Back in January Algeria put two new Russian Kilo-class submarines into service and the Kalibr test was part of the training for the 52 man crews of each sub . The navy also has four older (1980s) Kilos that underwent upgrades and refurbishment in Russia between 2005 and 2010. The two new Kilos were ordered in 2014. Algeria has the highest defense spending in Africa (about $10 billion a year), which is a bit more than twice what second place Sudan spends. Algeria accounts for about half the foreign weapons purchases throughout Africa and gets most of its new gear from Russia. Algeria keeps the Russians honest and attentive by also purchasing more weapons from China, which has a reputation for building Russian weapons better than the Russians. A 2007 plan to spend $7.5 billion programs to upgrade a lot of Cold War era weapons and equipment included getting 300 new Russian T-90 tanks and 1,200 German wheeled armored personnel carriers. Russia and Germany are also providing new warships for the navy and dozens of Russian Su-30 warplanes. Russia offers low prices and a tolerant attitude towards corruption and bribes. Plus, the Russian stuff looks impressive and is not likely to be used in any serious fighting because Algeria is surrounded by nations that have been generally non-threatening for a long time. The government has quietly cancel ed or delay ed some military procurement deals because of the sustained low oil prices. This includes nearly a billion dollars’ worth of Russian arms and a $1.1 billion deal with an American firm to provide three Gulfstream business jets equipped to perform radar, optical and electronic surveillance. This militarized Gulfstream purchase was made in 2015, just as the low oil prices became a long-term, not a short-term problem.

September 24, 2019: A military court convicted and sentenced several senior political and military figures to prison for corruption. Said Bouteflika, the younger brother of the former president, along with two senior generals and a political party leader were all sentenced to 15 years in prison. These four were also guilty of opposing Ahmed Gaid Salah, the head of the interim government, former armed forces commander and vice minister of defense.

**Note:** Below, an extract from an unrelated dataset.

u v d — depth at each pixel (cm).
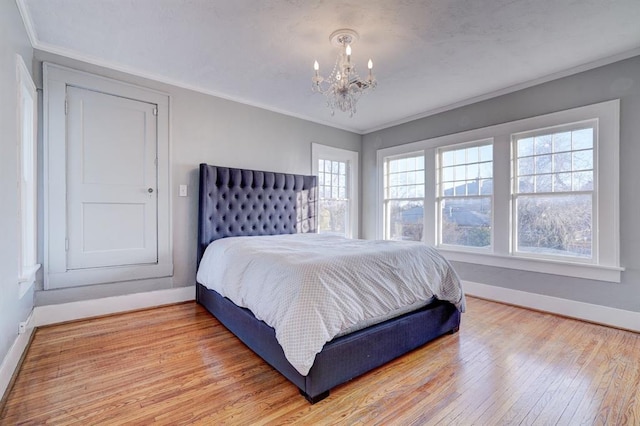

These trials also convicted 13 former government ministers and prime ministers along with several notoriously corrupt businessmen.

September 22, 2019: Police arrested a TV reporter and shut down the local TV station he worked for. The reporter was accused of taking and video for the Al Jazeera satellite news station, which showed demonstrators carrying signs criticizing the Algerian army leaders running the interim government. The Algerian TV station was shut down for the same reason. The army warned local TV and radio stations to be careful about what they broadcast regarding the months of demonstrations. Even before the current media crackdown Algeria was ranked as one of the most repressive nations in the world when it came to the local media.

September 20, 2019: A week after the government ordered a crackdown on weekly demonstrations the number of people coming out and defying the ban was larger than the last few weeks. Hundreds of demonstrators were arrested and two were shot dead on the 18th, but the people kept coming and got past the roadblocks set up around the capital (Algiers).

September 10, 2019: The military has ordered 16 more Russian Su-30 and 14 more MiG-29 jet fighters. This will cost $1.8 billion. The air force already has 58 Su-30s.